Restrictions won’t do
It’s no wonder local medical cannabis advocates are filing a lawsuit against Butte County to overturn Measure A. Back when county officials first started hammering out an ordinance to regulate growing, the effort involved parties from both sides of the issue. But the supes interfered and put further restrictions on what we viewed as a solid compromise—one this paper advocated for during the midterm elections.

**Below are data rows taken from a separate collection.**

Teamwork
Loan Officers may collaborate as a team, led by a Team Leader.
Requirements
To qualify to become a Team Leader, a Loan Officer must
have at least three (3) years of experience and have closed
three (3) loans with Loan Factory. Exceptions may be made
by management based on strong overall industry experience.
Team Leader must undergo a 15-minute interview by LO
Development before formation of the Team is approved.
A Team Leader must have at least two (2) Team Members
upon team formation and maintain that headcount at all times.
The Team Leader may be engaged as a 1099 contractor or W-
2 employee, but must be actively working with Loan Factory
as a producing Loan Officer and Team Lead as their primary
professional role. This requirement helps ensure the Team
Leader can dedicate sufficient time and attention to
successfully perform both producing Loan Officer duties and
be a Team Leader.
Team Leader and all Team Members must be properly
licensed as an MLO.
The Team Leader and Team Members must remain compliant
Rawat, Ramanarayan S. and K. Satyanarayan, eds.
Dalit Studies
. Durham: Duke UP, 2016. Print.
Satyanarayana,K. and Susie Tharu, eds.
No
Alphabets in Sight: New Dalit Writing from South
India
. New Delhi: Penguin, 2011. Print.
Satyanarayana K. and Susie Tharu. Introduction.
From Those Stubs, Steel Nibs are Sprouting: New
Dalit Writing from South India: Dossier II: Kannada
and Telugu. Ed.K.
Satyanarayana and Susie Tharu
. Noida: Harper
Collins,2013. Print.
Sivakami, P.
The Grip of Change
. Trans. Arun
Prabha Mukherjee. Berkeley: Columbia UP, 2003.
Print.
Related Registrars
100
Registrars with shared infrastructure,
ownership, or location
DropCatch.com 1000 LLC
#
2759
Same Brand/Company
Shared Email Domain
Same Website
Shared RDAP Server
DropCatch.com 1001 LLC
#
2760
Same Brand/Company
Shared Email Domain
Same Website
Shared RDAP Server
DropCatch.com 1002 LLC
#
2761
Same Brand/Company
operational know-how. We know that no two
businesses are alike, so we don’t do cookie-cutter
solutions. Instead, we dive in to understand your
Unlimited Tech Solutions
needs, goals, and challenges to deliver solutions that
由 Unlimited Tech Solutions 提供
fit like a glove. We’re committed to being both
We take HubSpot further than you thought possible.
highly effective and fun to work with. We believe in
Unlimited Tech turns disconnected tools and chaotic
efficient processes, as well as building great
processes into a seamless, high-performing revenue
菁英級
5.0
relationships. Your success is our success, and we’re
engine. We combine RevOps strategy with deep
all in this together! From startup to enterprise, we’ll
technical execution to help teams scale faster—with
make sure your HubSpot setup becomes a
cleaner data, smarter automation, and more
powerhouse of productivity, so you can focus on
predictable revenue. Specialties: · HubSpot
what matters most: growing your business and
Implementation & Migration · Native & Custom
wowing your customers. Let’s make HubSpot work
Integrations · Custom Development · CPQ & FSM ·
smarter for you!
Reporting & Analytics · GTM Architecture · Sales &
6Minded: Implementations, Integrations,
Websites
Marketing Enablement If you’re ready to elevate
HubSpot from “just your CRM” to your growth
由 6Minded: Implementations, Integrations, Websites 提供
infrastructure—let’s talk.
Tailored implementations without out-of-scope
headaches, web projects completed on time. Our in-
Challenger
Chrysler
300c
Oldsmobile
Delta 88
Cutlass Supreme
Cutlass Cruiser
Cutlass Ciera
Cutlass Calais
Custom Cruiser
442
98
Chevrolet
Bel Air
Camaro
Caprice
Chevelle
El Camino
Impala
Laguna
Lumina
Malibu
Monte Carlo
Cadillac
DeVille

The outcome of the election made it very clear that the citizens of Butte County want restrictions, but what the voters aren’t “getting” is that people—whether pot profiteers, including the cartel growers, or those who truly use the herb medicinally—aren’t going to stop growing cannabis. Marijuana prohibition is and always will be a losing battle. People have always found a way to either grow or buy pot, and they always will. Restrictions won’t do much good, either. That’s in large part because local governments do not have the funding to enforce them. And to us, the large amount of cash currently allocated to that effort—nearly $450,000 at the county level—seems like a huge waste of resources.
Californians must find the will to eliminate the profit motive that currently enriches criminals; forces growers to seek cover in the sensitive foothill regions, endangering watersheds and wildlife; and contributes to the exploitation of Mexican nationals who are forced to tend to illegal grows on public lands.
Other states are ahead of California when it comes to legalizing the recreational use of cannabis, and they are implementing their laws with great success. When 2016 rolls around and voters are contemplating a ballot initiative to do the same here, the only sensible thing is to once and for all bring marijuana sales into the daylight, making it a safe enterprise—not to mention a lucrative one for government coffers. Legalize it.